Some surrogate decision-makers might be glad to have a resource available to take the pressure off having to decide on their own, even if the tool does not incorporate personalized information. However, others might think it disrespectful to choose for an individual based on what other people — meaning individuals in the general population who happen to share the patient’s demographic features — have said they would want in a similar situation.3 “Instead, they may feel that substituted judgments should be based on the specific beliefs, values, and preferences of the particular individual concerned,” says Earp.
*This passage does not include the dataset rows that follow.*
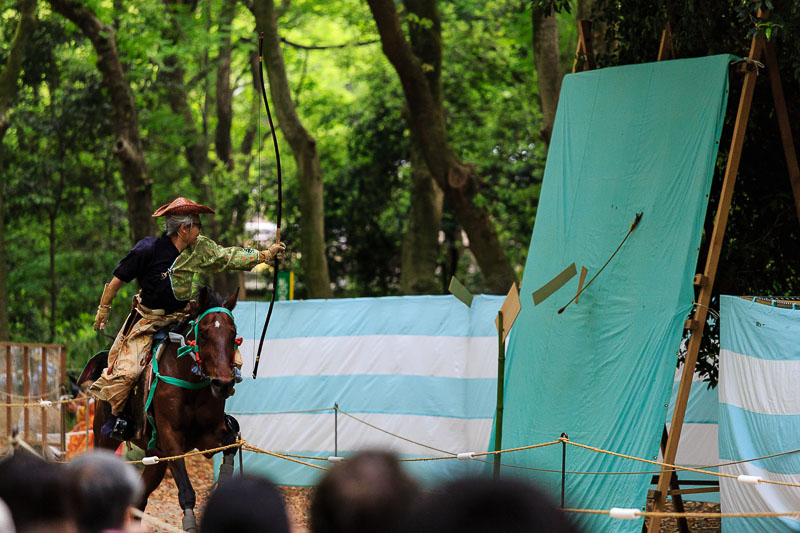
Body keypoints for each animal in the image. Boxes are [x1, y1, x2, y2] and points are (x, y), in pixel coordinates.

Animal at [91, 288, 241, 528]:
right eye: (204, 333)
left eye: (233, 332)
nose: (223, 383)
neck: (189, 380)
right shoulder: (171, 438)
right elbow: (186, 493)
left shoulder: (208, 436)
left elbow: (231, 440)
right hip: (103, 436)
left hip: (154, 456)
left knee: (140, 499)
Earp and colleagues currently are developing a personalized PPP (P4) tool.4 This tool would infer a patient’s preferences based on the patient’s own previous treatment decisions, based on an algorithm that uses a type of AI (a large language model, similar to ChatGPT) to learn or infer the unique preferences of an individual based on data specific to that person. This could include the person’s electronic health records, transcriptions of discussions with clinicians, or even broader data such as social media posts. The model would be “fine-tuned” on data that previously were authorized by the patient (or their surrogate) for use in the P4. “The P4 is still mostly theoretical. At this point, we are working on a prototype that we hope to test for accuracy in the near future,” reports Earp.
AI tools potentially can alleviate surrogate distress and ensure the patient’s wishes and values are respected, if programmed to predict the patient’s own treatment preferences. “The AI need not be followed blindly. But surrogates and doctors can consult the AI’s predictions and give them some weight in making treatment decisions,” offers Sinnott-Armstrong.
- Wendler D, Rid A. Systematic review: The effect on surrogates of making treatment decisions for others. Ann Intern Med 2011;154:336-346.
- Rid A, Wendler D. Use of a patient preference predictor to help make medical decisions for incapacitated patients. J Med Philos 2014;39:104-129.
- Jardas EJ, Wasserman D, Wendler D. Autonomy-based criticisms of the patient preference predictor. J Med Ethics 2022;48:304-310.
- Earp BD, Porsdam Mann S, Allen J, et al. A personalized patient preference predictor for substituted judgments in healthcare: Technically feasible and ethically desirable. Am J Bioeth 2024; Jan 16:1-14. doi: 10.1080/15265161.2023.2296402. [Online ahead of print].